Nick Hornby, in Juliet, Naked, returns to the world in which many of his fans met him for the first time: that of pop music and the music’s obsessed super-fans. Readers of High Fidelity will certainly feel comfortable with the setting and characters of Juliet, Naked, but there is a twist to the story this time. Unlike in High Fidelity, which focused on a group of young pop culture fanatics, the main characters in this 2009 novel are old enough to know better. But they don’t often act like it.
Tucker Crowe is an American musician who went into self-chosen exile just a few months after creating Juliet, an album that has become a cult classic – in large part, of course, because of its association with Crowe’s disappearance. Twenty years later, he is said to be living alone on a farm, so successfully isolated that not even a decent picture of him has been seen in all that time.
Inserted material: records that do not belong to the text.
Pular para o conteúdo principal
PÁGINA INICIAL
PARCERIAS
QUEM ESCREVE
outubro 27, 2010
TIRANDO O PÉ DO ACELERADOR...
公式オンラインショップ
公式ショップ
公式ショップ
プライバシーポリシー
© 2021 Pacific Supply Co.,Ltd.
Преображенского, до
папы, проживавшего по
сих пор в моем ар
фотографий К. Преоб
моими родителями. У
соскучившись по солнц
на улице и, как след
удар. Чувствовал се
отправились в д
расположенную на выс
Duncan and Annie, in the meantime, are living their own lives in a lifeless little English seaside town. The two are not married, but have been together for fifteen years, so Annie has grown accustomed to Duncan’s preoccupation with Tucker Crowe and Juliet. Annie, for her part, has heard the songs from Juliet so many times that they have become part of her life, too, but she is not part of the Tucker Crowe cult that has grown up around the album. Duncan, on the other hand, considers himself to be the founding member of that cult. He spends hours every day listening to the music and discussing Tucker Crowe sightings and rumors on the internet with the group that meets there every day.
Things get complicated when Duncan mysteriously receives a bootlegged copy of Juliet, Naked – a basic, stripped-down version of the songs on Crowe’s masterpiece album, Juliet. Duncan not only shares the music with the Tucker Crowe cult, he posts a gushing review of the new songs in which he claims they are even better than the commercial version of Juliet. It is Annie’s reaction to the stripped-down songs, however, that will forever change the lives of her, Duncan, and Tucker Crowe.
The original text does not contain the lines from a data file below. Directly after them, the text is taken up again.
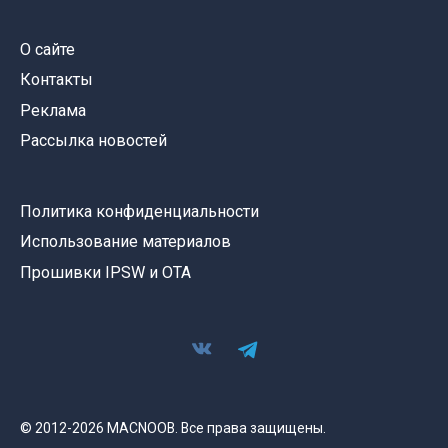
О сайте
Контакты
Реклама
Рассылка новостей
Политика конфиденциальности
Использование материалов
Прошивки IPSW и OTA
© 2012-2026 MACNOOB. Все права защищены.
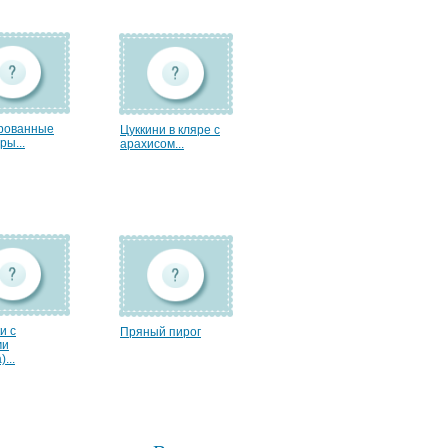
рованные
Цуккини в кляре с
ры...
арахисом...
и с
Пряный пирог
ми
...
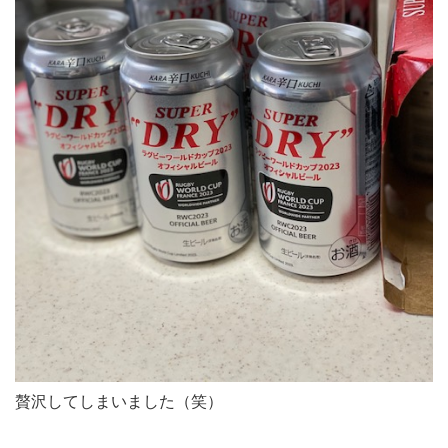
贅沢してしまいました（笑）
Juliet, Naked, at its heart, is a book about second chances. Even Tucker Crowe, himself, admits to himself that he is pretty much a failure. Multiple marriages have produced children he barely knows, and his current marriage (one that has given him a six-year-old son he adores) seems to be doomed. Tucker has not worked at his music, or anything else, since he walked away from it all. He knows there has to be more to life, and he is ready for it. Annie, fast approaching middle age and yearning for a baby, is beginning to regret the fifteen years of her life she may have wasted on Duncan, a man pretty much content with the life they have.
When fate, with a big assist from the Internet, contrives to bring the three face-to-face, Tucker, Annie, and Duncan find that they have a lot to learn about each other – and, more importantly, about themselves.